**Task statement**
Convert the lines in the rows below into a Markdown table with the columns "Number" and "Content," beginning at the line that contains "### 5. Accessible Button/Link" and ending after the line that contains "- Placeholder as". Leave out blank lines, and number each remaining line in order.

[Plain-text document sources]
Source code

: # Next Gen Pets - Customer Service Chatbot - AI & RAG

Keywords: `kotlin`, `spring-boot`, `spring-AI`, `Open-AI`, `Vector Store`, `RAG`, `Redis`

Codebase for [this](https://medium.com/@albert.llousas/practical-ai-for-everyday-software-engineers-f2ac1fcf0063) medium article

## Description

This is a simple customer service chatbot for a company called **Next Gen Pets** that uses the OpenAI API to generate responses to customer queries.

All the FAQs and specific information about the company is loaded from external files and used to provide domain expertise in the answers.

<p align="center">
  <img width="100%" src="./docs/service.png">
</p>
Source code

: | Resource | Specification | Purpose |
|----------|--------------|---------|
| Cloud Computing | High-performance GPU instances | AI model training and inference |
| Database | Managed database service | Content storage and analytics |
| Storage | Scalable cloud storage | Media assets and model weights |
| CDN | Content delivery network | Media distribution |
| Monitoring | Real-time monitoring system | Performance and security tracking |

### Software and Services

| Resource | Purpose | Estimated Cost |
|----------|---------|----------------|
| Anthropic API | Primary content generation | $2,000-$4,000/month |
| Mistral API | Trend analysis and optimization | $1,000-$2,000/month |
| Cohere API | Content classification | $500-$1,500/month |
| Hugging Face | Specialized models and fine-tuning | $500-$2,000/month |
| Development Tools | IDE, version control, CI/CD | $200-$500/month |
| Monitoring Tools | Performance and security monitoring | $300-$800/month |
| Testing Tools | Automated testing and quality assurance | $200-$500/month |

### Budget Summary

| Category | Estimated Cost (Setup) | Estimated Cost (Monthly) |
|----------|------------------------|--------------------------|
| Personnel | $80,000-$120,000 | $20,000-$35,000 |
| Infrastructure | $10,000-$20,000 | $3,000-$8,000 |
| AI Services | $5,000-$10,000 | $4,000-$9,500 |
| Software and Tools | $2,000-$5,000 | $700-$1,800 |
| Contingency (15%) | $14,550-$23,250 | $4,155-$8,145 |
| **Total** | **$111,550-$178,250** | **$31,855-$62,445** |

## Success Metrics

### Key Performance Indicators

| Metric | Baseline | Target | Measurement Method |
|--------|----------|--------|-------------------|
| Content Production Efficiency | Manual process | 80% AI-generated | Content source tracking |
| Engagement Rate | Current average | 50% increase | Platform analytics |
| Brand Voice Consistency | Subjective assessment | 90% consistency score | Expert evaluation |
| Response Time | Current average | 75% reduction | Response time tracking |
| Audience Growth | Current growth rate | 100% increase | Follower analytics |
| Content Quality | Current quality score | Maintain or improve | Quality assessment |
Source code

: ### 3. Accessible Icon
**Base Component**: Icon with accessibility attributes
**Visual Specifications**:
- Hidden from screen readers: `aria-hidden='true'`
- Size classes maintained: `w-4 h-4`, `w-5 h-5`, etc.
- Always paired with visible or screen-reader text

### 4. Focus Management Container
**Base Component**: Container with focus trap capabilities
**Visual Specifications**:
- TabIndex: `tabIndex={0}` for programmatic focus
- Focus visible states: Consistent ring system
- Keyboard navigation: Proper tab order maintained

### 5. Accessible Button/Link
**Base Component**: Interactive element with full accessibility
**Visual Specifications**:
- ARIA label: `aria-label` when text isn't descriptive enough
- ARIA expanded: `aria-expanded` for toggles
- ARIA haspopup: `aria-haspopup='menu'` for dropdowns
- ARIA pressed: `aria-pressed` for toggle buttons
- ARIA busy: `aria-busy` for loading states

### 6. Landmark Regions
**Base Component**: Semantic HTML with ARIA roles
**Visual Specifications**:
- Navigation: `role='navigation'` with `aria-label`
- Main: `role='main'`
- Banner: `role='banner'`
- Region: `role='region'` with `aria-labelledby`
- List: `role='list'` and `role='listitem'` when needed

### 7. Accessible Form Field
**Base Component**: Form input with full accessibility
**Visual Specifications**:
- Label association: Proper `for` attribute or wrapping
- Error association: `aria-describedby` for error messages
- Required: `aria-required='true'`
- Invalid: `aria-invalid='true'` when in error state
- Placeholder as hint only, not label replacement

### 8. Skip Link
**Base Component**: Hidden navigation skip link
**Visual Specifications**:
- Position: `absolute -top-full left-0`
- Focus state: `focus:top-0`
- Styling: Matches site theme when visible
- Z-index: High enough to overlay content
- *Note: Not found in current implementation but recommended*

**Response**
| Number | Content |
|---|---|
| 1 | ### 5. Accessible Button/Link |
| 2 | **Base Component**: Interactive element with full accessibility |
| 3 | **Visual Specifications**: |
| 4 | - ARIA label: `aria-label` when text isn't descriptive enough |
| 5 | - ARIA expanded: `aria-expanded` for toggles |
| 6 | - ARIA haspopup: `aria-haspopup='menu'` for dropdowns |
| 7 | - ARIA pressed: `aria-pressed` for toggle buttons |
| 8 | - ARIA busy: `aria-busy` for loading states |
| 9 | ### 6. Landmark Regions |
| 10 | **Base Component**: Semantic HTML with ARIA roles |
| 11 | **Visual Specifications**: |
| 12 | - Navigation: `role='navigation'` with `aria-label` |
| 13 | - Main: `role='main'` |
| 14 | - Banner: `role='banner'` |
| 15 | - Region: `role='region'` with `aria-labelledby` |
| 16 | - List: `role='list'` and `role='listitem'` when needed |
| 17 | ### 7. Accessible Form Field |
| 18 | **Base Component**: Form input with full accessibility |
| 19 | **Visual Specifications**: |
| 20 | - Label association: Proper `for` attribute or wrapping |
| 21 | - Error association: `aria-describedby` for error messages |
| 22 | - Required: `aria-required='true'` |
| 23 | - Invalid: `aria-invalid='true'` when in error state |
| 24 | - Placeholder as hint only, not label replacement |